Bowel cancer commonly spreads to the liver. In most patients this cannot be removed by an operation and cure is not possible. Chemotherapy treatment can help control the growth of the cancer and improve survival. Radioactive beads can be injected into the blood vessels of the liver to try and control the cancer in the liver. In one study that had 21 participants, radioactive beads (injected into the blood vessels of the liver) given with chemotherapy (into the veins of the arm) was more effective at controlling the cancer and improving how long people lived than chemotherapy given on it's own. However, in this study more people who received the radioactive beads suffered from side effects and this study used an older type of chemotherapy that is less effective than the newer treatments that are now available. In a second study with 63 participants, radioactive beads were given with chemotherapy that was injected directly into the blood vessels of the liver. In this study there was no extra benefit in the control of cancer growth or survival for those participants who received radioactive beads in addition to the chemotherapy. More studies are needed with a particular focus on whether radioactive beads provides extra benefit when given with newer chemotherapy treatments, and if radioactive beads provide benefit when given on their own.
There is a need for well designed, adequately powered phase III trials assessing the effect of SIRT when used with modern combination chemotherapy regimens. Further studies are also needed for patients with refractory disease with a particular focus on the impact on quality of life.
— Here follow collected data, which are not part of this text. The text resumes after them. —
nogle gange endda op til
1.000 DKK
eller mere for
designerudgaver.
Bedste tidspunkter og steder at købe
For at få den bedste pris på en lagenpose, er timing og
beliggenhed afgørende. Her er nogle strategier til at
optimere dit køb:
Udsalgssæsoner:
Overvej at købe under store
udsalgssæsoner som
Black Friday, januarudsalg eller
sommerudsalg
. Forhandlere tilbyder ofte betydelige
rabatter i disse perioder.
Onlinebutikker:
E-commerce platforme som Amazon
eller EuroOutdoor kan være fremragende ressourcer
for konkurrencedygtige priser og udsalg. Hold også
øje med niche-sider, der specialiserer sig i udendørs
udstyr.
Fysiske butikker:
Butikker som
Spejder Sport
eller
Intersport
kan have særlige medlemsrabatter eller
Liver metastases are often the dominant site of metastatic disease in colorectal cancer. Selective internal radiation therapy (SIRT) involves embolising radiolabeled spheres (SIR-Spheres) into the arterial supply of the liver with the aim of improving the control of liver metastases.
To assess the effectiveness and toxicity of SIRT in the treatment of metastatic colorectal cancer liver metastasis when given alone or with systemic or regional hepatic artery chemotherapy.
We searched the Cochrane Central Register of Controlled Trials (CENTRAL), Cochrane library 2008 issue 2, MEDLINE (1966 to October 2008), EMBASE (1980 to October 2008), and Pubmed (October 2008). The proceedings of ASCO (1985 to 2008) and ASCO GI (2004 to 2008) were also searched. The manufacturers of SIR-Spheres were contacted and asked whether they were aware of any other unpublished studies.
Randomised controlled trials comparing SIRT and chemotherapy (systemic and/or regional) with chemotherapy alone, or comparing SIRT alone with best supportive care in patients with metastatic colorectal cancer.
Two authors (AT/TP) extracted data and assessed the trial quality. The study authors were contacted and individual patient data was obtained. Results were analysed separately for patients with and without extra-hepatic disease.
A single study of 21 patients compared SIRT and systemic chemotherapy (fluorouracil and leucovorin) with chemotherapy alone. There was a significant improvement in progression free survival and median survival associated with SIRT, both for the total studied population and for those disease limited to the liver. There was an increase in toxicity with the use of SIRT. A second study of 63 eligible patients compared SIRT and regional chemotherapy (floxuridine) with regional chemotherapy alone. There was no significant difference in progression free survival and median survival seen with SIRT, in either the total patient group or in the 22 patients with disease limited to the liver. There was no significant increase in toxicity with the addition of SIRT to regional chemotherapy. There were no randomised studies comparing SIRT with best supportive care in patients with refractory disease, and no randomised studies assessing the effect of SIRT in patients with resectable liver metastases.